La competitividad cambiaria alcanzada con la brusca devaluación de fines de agosto, cuando el dólar saltó a $40, se fue deteriorando en el último trimestre y ya perdió 20 puntos desde el pico alcanzado en septiembre.
La estabilización de la divisa en torno a $38, sumada a la aceleración inflacionaria durante estos meses, hizo que se perdiera parte del beneficio alcanzado inicialmente. De todas maneras, los analistas coinciden en que el nivel actual de tipo de cambio es aún competitivo, más alto que el promedio histórico, y que no están dadas las condiciones para pensar un 2019 con un escenario de atraso cambiario.
El pico de mejora en el tipo de cambio real multilateral, que mide el precio relativo de los bienes y servicios de la economía argentina con respecto a la de sus 12 principales socios comerciales, fue a fines de septiembre, cuando la mejora respecto de diciembre de 2017 había alcanzado el 57%.
A partir de ese momento, el Banco Central implementó su nuevo régimen monetario y cambiario, con el anuncio de expansión 0 de la base monetaria y las bandas de flotación, lo que ancló las expectativas y, consecuentemente, se estabilizó el dólar en torno de la banda inferior.
Pero no fue gratis. El salto cambiario se tradujo rápidamente en un alza de precios (pass through) y septiembre registró la inflación más alta de los últimos 2 años y medio, con 6,5%. La de octubre fue algo menor pero igualmente alta (5,4%) y recién en noviembre se habría ubicado abajo del 3%.

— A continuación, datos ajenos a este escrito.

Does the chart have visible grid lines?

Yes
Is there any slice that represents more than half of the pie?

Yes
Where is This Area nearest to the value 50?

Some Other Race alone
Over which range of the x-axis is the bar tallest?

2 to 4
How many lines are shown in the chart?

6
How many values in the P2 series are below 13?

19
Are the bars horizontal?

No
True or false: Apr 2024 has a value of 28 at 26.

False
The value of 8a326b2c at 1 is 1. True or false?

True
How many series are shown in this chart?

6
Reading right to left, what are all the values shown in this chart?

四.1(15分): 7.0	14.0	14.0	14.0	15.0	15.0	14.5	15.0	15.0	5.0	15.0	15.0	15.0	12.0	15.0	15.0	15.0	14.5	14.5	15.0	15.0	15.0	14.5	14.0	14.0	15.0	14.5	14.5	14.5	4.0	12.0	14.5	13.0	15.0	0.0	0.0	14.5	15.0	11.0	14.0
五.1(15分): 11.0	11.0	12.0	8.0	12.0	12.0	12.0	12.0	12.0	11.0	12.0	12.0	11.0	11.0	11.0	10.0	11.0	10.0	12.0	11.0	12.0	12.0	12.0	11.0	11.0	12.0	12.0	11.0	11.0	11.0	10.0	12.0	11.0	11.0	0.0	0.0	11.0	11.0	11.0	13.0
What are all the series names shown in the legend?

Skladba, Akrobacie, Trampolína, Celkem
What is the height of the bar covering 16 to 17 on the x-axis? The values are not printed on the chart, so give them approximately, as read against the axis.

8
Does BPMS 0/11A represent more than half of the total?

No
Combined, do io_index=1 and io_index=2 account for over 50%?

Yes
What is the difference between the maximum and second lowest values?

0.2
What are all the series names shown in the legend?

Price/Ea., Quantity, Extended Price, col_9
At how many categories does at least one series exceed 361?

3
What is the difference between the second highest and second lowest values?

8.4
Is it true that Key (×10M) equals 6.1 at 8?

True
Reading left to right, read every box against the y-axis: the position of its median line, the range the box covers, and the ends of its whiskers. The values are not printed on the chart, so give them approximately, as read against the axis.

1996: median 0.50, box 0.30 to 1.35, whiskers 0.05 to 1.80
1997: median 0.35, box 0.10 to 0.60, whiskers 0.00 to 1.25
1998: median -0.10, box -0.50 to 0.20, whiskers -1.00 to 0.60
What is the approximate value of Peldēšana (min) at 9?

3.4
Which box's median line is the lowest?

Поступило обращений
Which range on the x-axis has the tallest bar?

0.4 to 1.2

«Por la baja del dólar y la inflación alta, se produjo una caída de 16,3% en el tipo de cambio real. Si bien influye la variabilidad del resto de las monedas, en este caso fueron motivos de segundo orden», afirmó la economista de la consultora Abeceb Elizabeth Bacigalupo. Hoy, el escenario es igualmente de mejora de 32% respecto del fines del año pasado y la expectativa es que el tipo de cambio vaya acompañando la inflación en 2019.